Brown’s team at Facebook has been responsible for projects like Facebook News, which initially received a lukewarm reception from publishers but is steadily becoming a more serious referral source as attribution tools improve. Additionally, its three-month-long Accelerator programs, which are aimed at growing participants’ paid subscription revenue, seem to have had a positive impact on participants’ revenue.
Of the four years she’s been at Facebook, Brown said she is proudest of Facebook News. “News is a small portion of what people share on Facebook but it is critical to play our role to help build informed communities. Creating a news destination apart from the news feed helps us do that,” she said.
Brown graduated with a political science degree from Regis College but realized during her post-grad job on Capitol Hill that politics was not for her. While visiting a friend at WNYC studios, she said the hustle and bustle of a pre-broadcast newsroom made her feel like she was at home. To initiate her career change into broadcast news, Brown mailed out 200 video resumes, to which only one studio responded and subsequently hired her — KSNT in Topeka, Kansas.

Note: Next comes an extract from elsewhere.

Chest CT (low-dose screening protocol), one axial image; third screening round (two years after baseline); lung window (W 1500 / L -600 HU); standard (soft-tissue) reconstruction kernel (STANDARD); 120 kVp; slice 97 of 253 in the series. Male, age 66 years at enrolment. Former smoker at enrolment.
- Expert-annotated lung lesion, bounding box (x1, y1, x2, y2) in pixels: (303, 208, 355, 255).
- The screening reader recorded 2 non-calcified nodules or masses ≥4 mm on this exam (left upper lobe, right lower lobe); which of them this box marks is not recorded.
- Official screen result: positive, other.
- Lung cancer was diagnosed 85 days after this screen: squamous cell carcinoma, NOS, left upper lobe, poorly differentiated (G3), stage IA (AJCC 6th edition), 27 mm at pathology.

After a couple of years, Brown ended up at NBC where she worked under broadcast journalist Tim Russert, who taught her to be skeptical and critical in every story she reported. This was later applied to her time at CNN and in launching The 74 with Drucker.
“She’s a visionary who does not subscribe to orthodoxies and has an engaging way of challenging any fixed thinking you might have about an issue. I never thought of us as ‘business partners’ but as allies leading together towards a shared mission and vision,” Drucker said.
The “devil’s advocate mentality” that Brown developed under Russert “helped me at Facebook because I don’t have a tech background at all. I was coming into this environment that was so new to me and I had so much to learn. But not being afraid to ask a million questions, which is what I was trained to do, and pushing back if you have an idea, and articulating it” helped her advance at the social media company, she said.
That’s also what pulled people toward her team at Facebook. Rachel Schindler had been at Facebook for just over a year when she was first introduced to Campbell during a company-wide meeting and said she stood out from a lineup of team leads who were all giving presentations as someone who was not only well-spoken but passionate about the projects her team was working on.
Schindler later joined Brown’s team as the global strategy, planning & operations news lead after making note that Brown was someone she wanted to work for.
“She has a unique ability to be direct and employ real talk, but she’s extraordinarily empathetic and compassionate,” said Meredith Carden, who oversees global news integrity and escalations, and has worked for Brown for over three-and-a-half years. “She shows great care for the people whom she works with and the people that work for her,” which was particularly evident during the coronavirus pandemic.
Carden said that even though there are more than 100 people in Facebook’s global news meetings, Brown would regularly dedicate significant portions of the weekly or bi-weekly meetings to check in on the well beings of her staffers.
Earlier this year, Schindler left the social media company to serve as a co-founder and VP of growth and product at Punchbowl News, but in the process of deciding whether or not to join this startup, she said Brown acted as a mentor first, rather than her boss, to make sure Schindler took the best next step in her career.
“It was actually pretty hard for me to leave because I love working for her,” said Schindler.